Con esta uva sin par, se obtienen caldos de un bello color dorado, con reflejos cobrizos, un sabor inconfundible y una delicada fragancia. Entre ellos ocupa lugar destacado el Vino de Licor Moscatel (VLM), heredero directo de la mistela; de color amarillo dorado con reflejos verdosos. Para su elaboración se parte de uvas maduras o sobremaduras casi pasificadas, se obtiene el mosto al que se añade alcohol vínico antes de la fermentación, la variedad moscatel es la única utilizada en este proceso. El alcohol vínico debido a su carácter neutro no aporta aromas exógenos, la cantidad no debe superar el 10% del volumen original resultando no inferior a 15% v/v ni superar el 22% v/v. El vino de licor moscatel no debe dejarse envejecer, tiene tendencia a oxidarse fácilmente y se recomienda consumir con la fragancia propia de la variedad de donde procede. En todos los casos el uso racional del SO2 se impone.
Otras formas de elaborar el moscatel conducen a la obtención de vinos secos de moscatel muy aromáticos en los que finalizada la fermentación no posee restos de azúcares fermentables, el color, olor y sabor lo determinan el estado de madurez de la uva. Los vinos dulces que contienen 5 g/L de azúcares fermentescibles varietal moscatel o vino joven aromático.
También se encuentra la versión Vino Dulce Natural (VDN) vinos que contienen del orden de 250 g/L de azúcar y hasta unos 14 grados de alcohol para poder ser considerado como tal. Pueden elaborarse sin maceración, o con una maceración prefermentativa pelicular en frío de los hollejos que aporta intensos aromas varietales e incluso con maceración carbónica.

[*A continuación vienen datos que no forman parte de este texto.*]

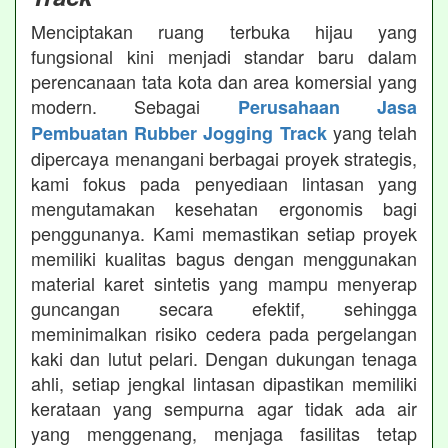
Menciptakan ruang terbuka hijau yang
fungsional kini menjadi standar baru dalam
perencanaan tata kota dan area komersial yang
modern. Sebagai
Perusahaan Jasa
yang telah
Pembuatan Rubber Jogging Track
dipercaya menangani berbagai proyek strategis,
kami fokus pada penyediaan lintasan yang
mengutamakan kesehatan ergonomis bagi
penggunanya. Kami memastikan setiap proyek
memiliki kualitas bagus dengan menggunakan
material karet sintetis yang mampu menyerap
guncangan secara efektif, sehingga
meminimalkan risiko cedera pada pergelangan
kaki dan lutut pelari. Dengan dukungan tenaga
ahli, setiap jengkal lintasan dipastikan memiliki
kerataan yang sempurna agar tidak ada air
yang menggenang, menjaga fasilitas tetap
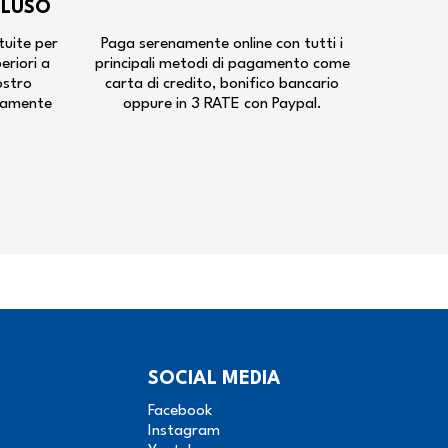
CLUSO
tuite per
Paga serenamente online con tutti i
periori a
principali metodi di pagamento come
ostro
carta di credito, bonifico bancario
tamente
oppure in 3 RATE con Paypal.
SOCIAL MEDIA
Facebook
Instagram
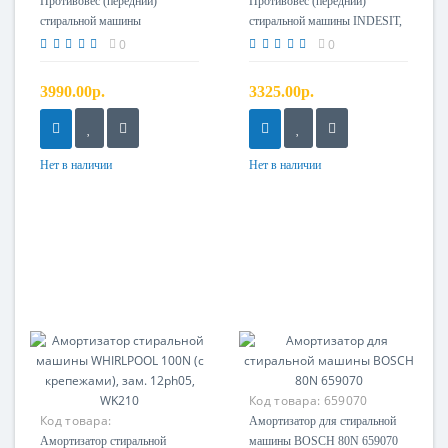
Противовес (передний)
Противовес (передний)
стиральной машины
стиральной машины INDESIT,
SAMSUNG DC67-00556A
ARISTON 9.4 кг
0
0
3990.00р.
3325.00р.
Нет в наличии
Нет в наличии
Код товара:
659070
Код товара:
Амортизатор для стиральной
481252918038
Амортизатор стиральной
машины BOSCH 80N 659070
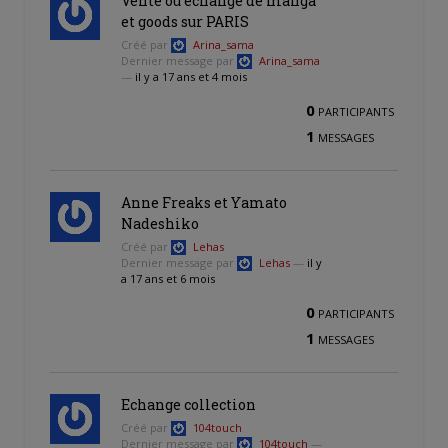
Vente ou échange de manga
et goods sur PARIS
Créé par
Arina_sama
Dernier message par
Arina_sama
—
il y a 17 ans et 4 mois
0
PARTICIPANTS
1
MESSAGES
Anne Freaks et Yamato
Nadeshiko
Créé par
Lehas
Dernier message par
Lehas
—
il y
a 17 ans et 6 mois
0
PARTICIPANTS
1
MESSAGES
Echange collection
Créé par
104touch
Dernier message par
104touch
—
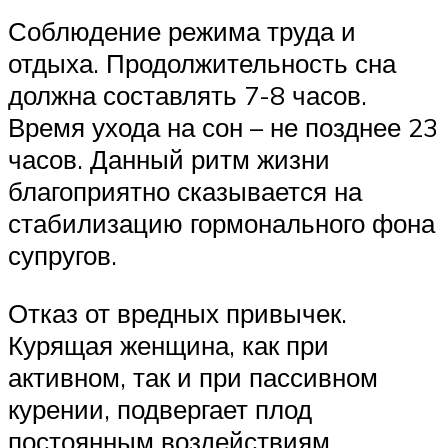
Соблюдение режима труда и
отдыха. Продолжительность сна
должна составлять 7-8 часов.
Время ухода на сон – не позднее 23
часов. Данный ритм жизни
благоприятно сказывается на
стабилизацию гормонального фона
супругов.
Отказ от вредных привычек.
Курящая женщина, как при
активном, так и при пассивном
курении, подвергает плод
постоянным воздействиям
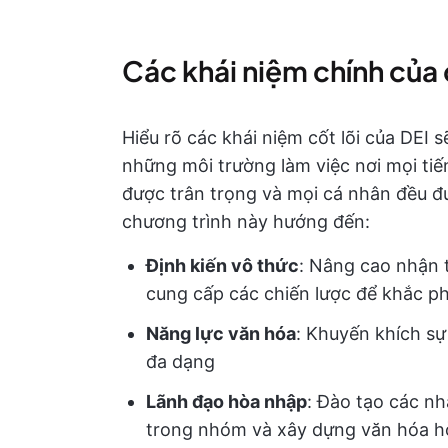
Các khái niệm chính của 
Hiểu rõ các khái niệm cốt lõi của DEI s
những môi trường làm việc nơi mọi ti
được trân trọng và mọi cá nhân đều đ
chương trình này hướng đến:
Định kiến vô thức
: Nâng cao nhận 
cung cấp các chiến lược để khắc p
Năng lực văn hóa
: Khuyến khích sự
đa dạng
Lãnh đạo hòa nhập
: Đào tạo các nh
trong nhóm và xây dựng văn hóa h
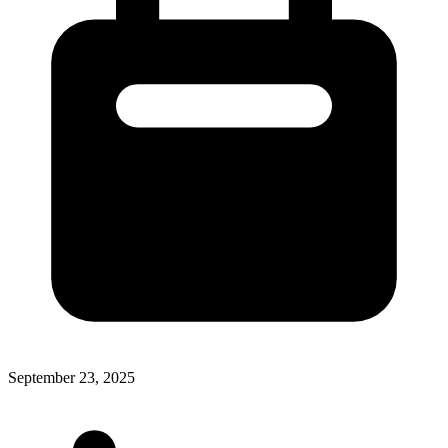
September 23, 2025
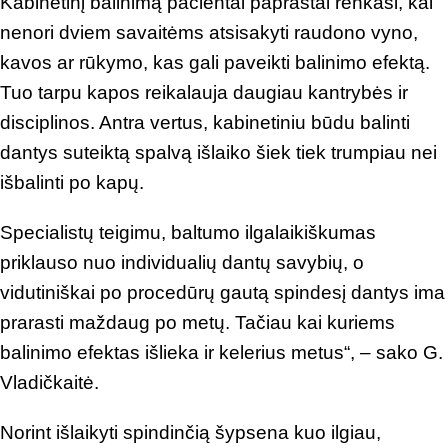
Kabinetinį balinimą pacientai paprastai renkasi, kai
nenori dviem savaitėms atsisakyti raudono vyno,
kavos ar rūkymo, kas gali paveikti balinimo efektą.
Tuo tarpu kapos reikalauja daugiau kantrybės ir
disciplinos. Antra vertus, kabinetiniu būdu balinti
dantys suteiktą spalvą išlaiko šiek tiek trumpiau nei
išbalinti po kapų.
Specialistų teigimu, baltumo ilgalaikiškumas
priklauso nuo individualių dantų savybių, o
vidutiniškai po procedūrų gautą spindesį dantys ima
prarasti maždaug po metų. Tačiau kai kuriems
balinimo efektas išlieka ir kelerius metus“, – sako G.
Vladičkaitė.
Norint išlaikyti spindinčią šypsena kuo ilgiau,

Tras el desfangado los mostos se dejan fermentar, y mediante control térmico se permite preservar el frescor aromático de la materia prima hasta el final. Esta forma de llevar a cabo la fermentación es particularmente importante ya que de ella depende el equilibrio aromático resultante.
Buscando complejidad y aromas nuevos el moscatel se somete a envejecimiento en barrica de madera nueva para ensamblar notas especiadas suavemente tostadas procedentes de la madera con el sabor dulce sin empalagar, delicado y sabroso, con notas de miel y almendra La elegancia de los aromas varietales, arropados por la sutileza del roble. Todos ellos son vinos con larga tradición, nos hablan de historias y leyendas de los pueblos y están protegidos por las DO respectivas.
Otra alternativa reciente es el espumoso aromático obtenido por una primera y segunda fermentación alcohólica que al descorchar el engarce desprende CO2 procedente de la propia fermentación en envase cerrado; en él se conjugan la frescura, el aroma y la delicia de la burbuja con un buen equilibrio ácido.